In the hours after the Brexit referendum in June 2016, the scene in which a young woman interviewed by British public television confessed to regretting having voted in favor of the United Kingdom's exit from the EU went viral. Seeing that she had won the 'Leave' option, the country's exit from the European Union, she sought a kind of rectification.
But the fact is that there was no rectification possible and that, almost 5 years after all that, we are still witnessing the real repercussions that this decision of the United Kingdom to separate its destinies from those of its neighbors on the continent will bring.
See: Brexit: What will the life of Europeans and British be like from now on?
And one of the many changes that this will entail, perhaps one of the most striking at the moment in the daily life of European and British citizens, is in the medical field: especially, in everything related to British citizens residing or spending time on vacation in Europe and, more specifically, in Spain. Because, as soon as their EHIC (European Health Insurance Card) runs out, they will be obliged to apply for a new card in order not to be left without medical coverage in Europe. The new card is called GHIC (Global Health Insurance Card) and will be essential from now on.
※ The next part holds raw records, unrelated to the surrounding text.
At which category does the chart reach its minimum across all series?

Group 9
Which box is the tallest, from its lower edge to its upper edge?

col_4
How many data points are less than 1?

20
Although under a new agreement between the EU and the UK, the GHIC will offer equivalent health protection to the EHIC when British citizens are on vacation, studying, or traveling on business in Europe —where emergency treatment will thus be included, as well as treatment needed for a pre-existing condition —the change poses a small additional hurdle for Britons traveling to the Old Continent.
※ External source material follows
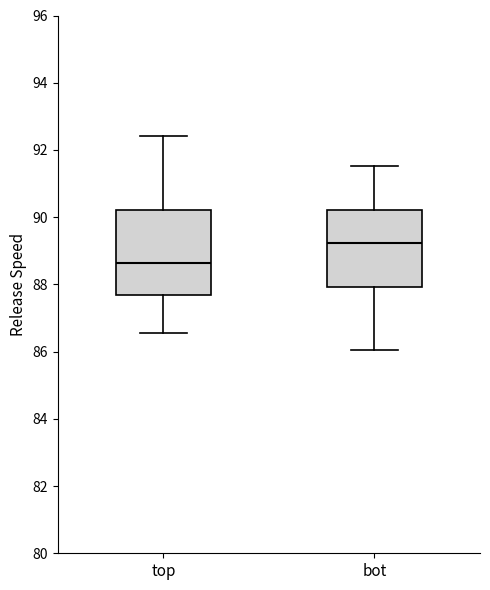

Comparing the boxes themselves (not the whiskers), which one is the tallest?

top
UK students planning to study in an EU country will not be able to use the online application. They will need to send their application by post, along with a letter from their UK university, to apply for a time-limited GHIC for the duration of their course.
In any case, the new GHIC is free of charge and can be obtained online. However, interested parties should apply at least two weeks before they plan to travel to ensure that their card arrives on time.
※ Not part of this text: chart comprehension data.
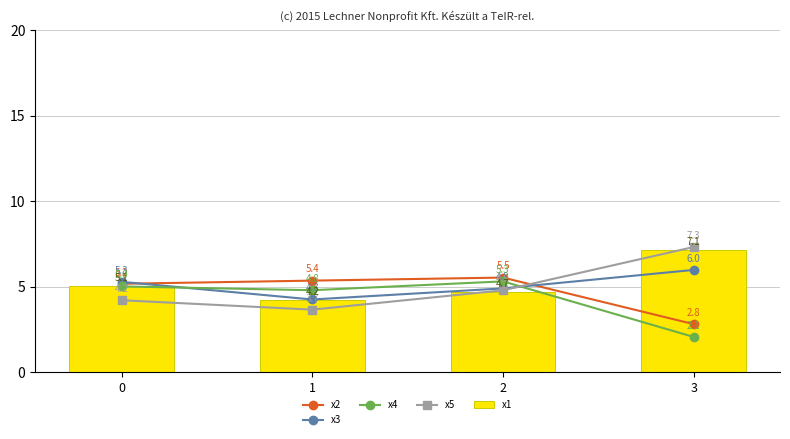

What is the average value of the x2 series?

4.7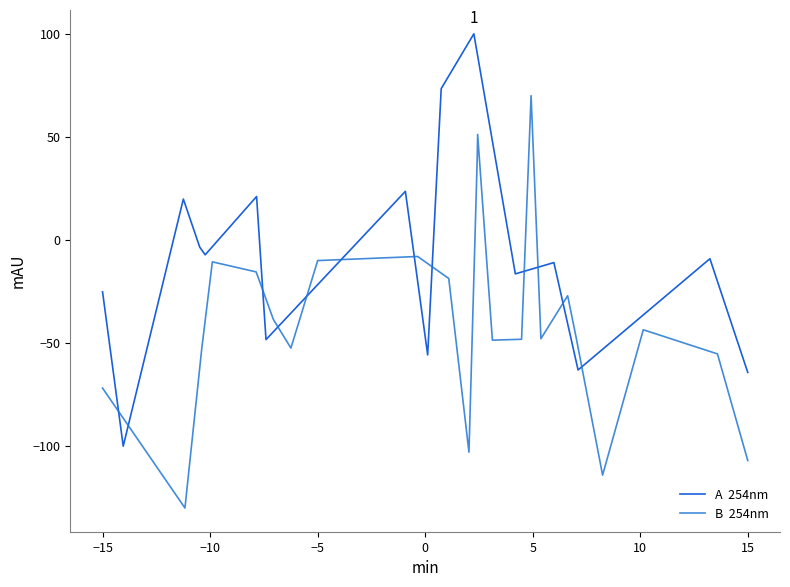

List the series in order of their overall mean, highest first.

A  254nm, B  254nm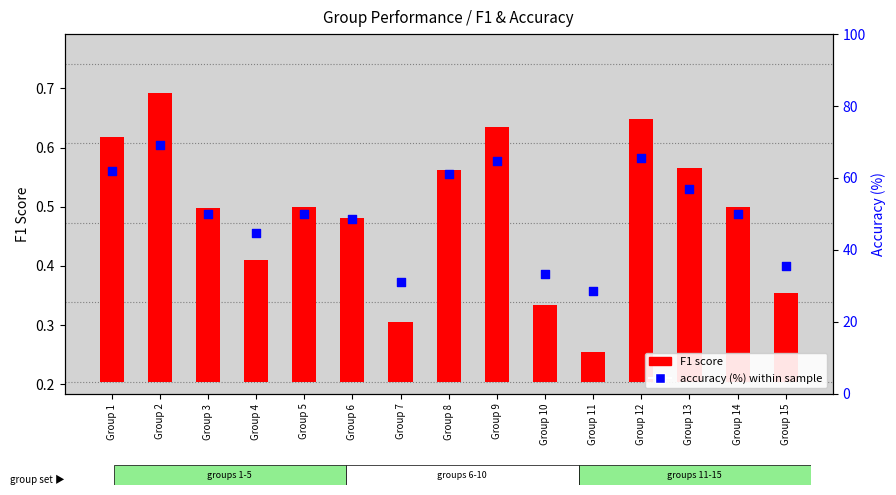

Between Group 2 and Group 7, which is larger?

Group 2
See: Brexit: what happens now with health cards?
Vacation medical care
According to statements made by the British Minister of Health, Edward Argar, "our agreement with the EU guarantees the right of our citizens to access the necessary healthcare on their vacations and travel to EU countries will continue; the GHIC is a key element of the UK's future relationship with the EU and will provide certainty and security to all UK residents".
In any case, and despite the minister's statements, the UK government also advises any UK citizen traveling abroad, whether to the EU or anywhere else in the world, to take out comprehensive travel insurance. The GHIC —like the EHIC— does not cover any private medical assistance, such as mountain rescue from ski resorts or flying back to the UK.
On the other hand, EHICs from EU member states will continue to be accepted by the NHS. Thus, EU citizens have no need to get a new card to travel to the UK.